How was the shoot? I wanted to come down, but I had an HOA meeting and I'm the president...I know...lame...


----------



## Riverrat77 (Sep 7, 2007)

It was fun dude... there seemed to be about 40 shooters there and several folks brought family members to hang out. You want to meet up and shoot on Wednesdays (provided they split the league into two nights) I'm game Justin. If you want to shoot Thursdays and don't mind shooting with me, I'd change nights to make it work. They've got a cool "shoot to establish your handicap" thing going that'll turn into a head to head playoff system "unlike the BCS according to Brian" at the end of the league... should be a great time.


----------



## stablebuck (Nov 22, 2007)

I'll shoot with you on Wednesday nights! What's the fee?


----------



## Riverrat77 (Sep 7, 2007)

stablebuck said:


> I'll shoot with you on Wednesday nights! What's the fee?

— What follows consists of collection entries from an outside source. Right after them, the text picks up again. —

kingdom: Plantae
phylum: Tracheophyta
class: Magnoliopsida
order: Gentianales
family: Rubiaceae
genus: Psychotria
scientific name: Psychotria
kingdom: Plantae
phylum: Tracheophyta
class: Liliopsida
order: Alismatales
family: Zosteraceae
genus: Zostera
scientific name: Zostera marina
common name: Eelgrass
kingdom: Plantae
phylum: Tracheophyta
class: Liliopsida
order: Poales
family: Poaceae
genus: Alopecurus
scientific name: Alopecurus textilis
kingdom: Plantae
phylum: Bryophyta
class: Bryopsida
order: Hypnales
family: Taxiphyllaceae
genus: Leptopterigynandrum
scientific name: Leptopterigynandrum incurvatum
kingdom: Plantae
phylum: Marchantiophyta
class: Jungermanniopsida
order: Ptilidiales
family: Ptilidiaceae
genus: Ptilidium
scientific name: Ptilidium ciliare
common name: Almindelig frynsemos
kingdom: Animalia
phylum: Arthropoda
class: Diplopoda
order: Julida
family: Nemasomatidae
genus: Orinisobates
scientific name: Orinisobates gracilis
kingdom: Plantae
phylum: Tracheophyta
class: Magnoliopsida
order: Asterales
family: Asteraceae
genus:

Word is you don't have to have a partner anymore and the cost for the league and the "playoffs" is 25 bucks.


----------



## north slope (Sep 8, 2007)

Dang I miss you guys, can I come?


----------



## idiot with a bow (Sep 10, 2007)

Greg and I will be out will be out of town on Thursday, but there will be a course set up. This will be your chance to get registered. Bring your sign up money ($25) and keep score. We will begin tabulating results from this week's shoot. Don't cheat.


----------



## stablebuck (Nov 22, 2007)

so is it just Thursday night now?


----------



## idiot with a bow (Sep 10, 2007)

yes...


----------



## stablebuck (Nov 22, 2007)

well hell...I got my girlfriend's mom's surprise birthday party tomorrow night at the same time...maybe I can jump in next week...crap...


----------



## idiot with a bow (Sep 10, 2007)

That will be fine, but I hope your girlfriend's mom doesn't read the forum...


----------



## stablebuck (Nov 22, 2007)

Naw their Internet sucks


----------



## idiot with a bow (Sep 10, 2007)

Your avatar is underrated...


----------



## idiot with a bow (Sep 10, 2007)

Hope the shooting went well last night... Next week is the real deal... Come ready.


----------



## stablebuck (Nov 22, 2007)

idiot with a bow said:


> Your avatar is underrated...


appreciate that B.R.


----------